▶ **Exercise goal**
Return every line in the data that contains the string "Arte", and treat uppercase and lowercase letters as different.

BEGIN

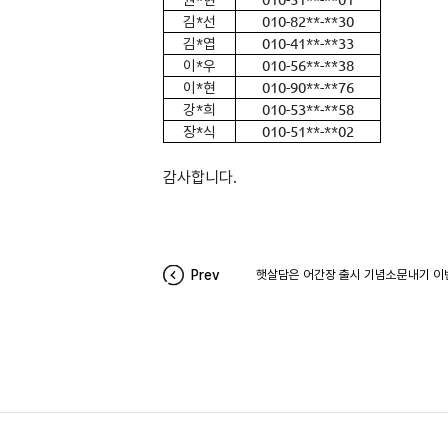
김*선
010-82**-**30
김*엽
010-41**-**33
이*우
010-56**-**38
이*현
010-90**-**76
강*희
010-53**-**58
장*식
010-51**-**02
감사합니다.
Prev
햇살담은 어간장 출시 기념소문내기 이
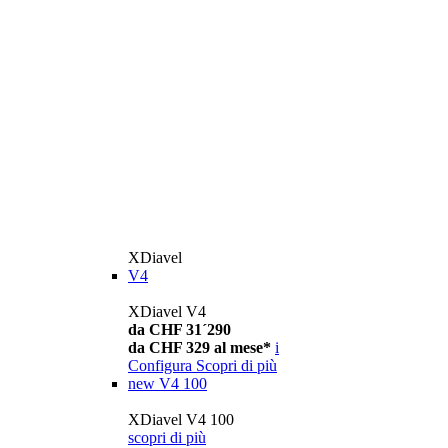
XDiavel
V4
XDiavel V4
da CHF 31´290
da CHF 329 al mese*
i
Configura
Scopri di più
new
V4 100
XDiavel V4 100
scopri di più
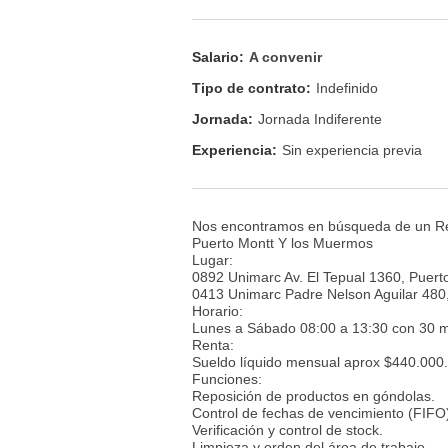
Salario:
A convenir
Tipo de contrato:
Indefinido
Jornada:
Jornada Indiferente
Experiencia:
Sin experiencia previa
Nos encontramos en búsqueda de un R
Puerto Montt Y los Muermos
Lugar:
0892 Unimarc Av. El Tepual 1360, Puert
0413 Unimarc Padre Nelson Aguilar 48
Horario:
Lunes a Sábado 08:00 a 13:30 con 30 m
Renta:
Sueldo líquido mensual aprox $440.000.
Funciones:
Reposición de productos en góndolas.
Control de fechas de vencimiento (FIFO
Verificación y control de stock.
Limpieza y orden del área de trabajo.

END
BEGIN

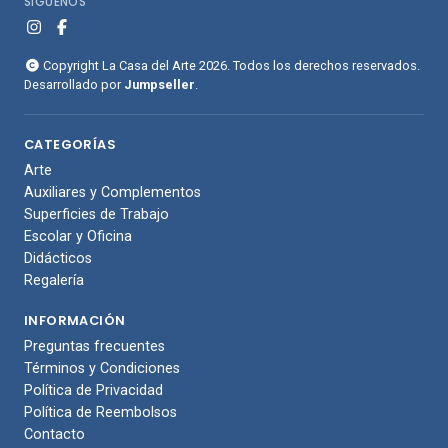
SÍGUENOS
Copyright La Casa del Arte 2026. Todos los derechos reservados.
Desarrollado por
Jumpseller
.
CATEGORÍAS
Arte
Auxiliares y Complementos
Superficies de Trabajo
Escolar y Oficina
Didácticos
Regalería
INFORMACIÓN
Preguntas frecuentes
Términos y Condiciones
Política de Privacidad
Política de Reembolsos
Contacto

END

▶ **Output for this task**
Copyright La Casa del Arte 2026. Todos los derechos reservados.
Arte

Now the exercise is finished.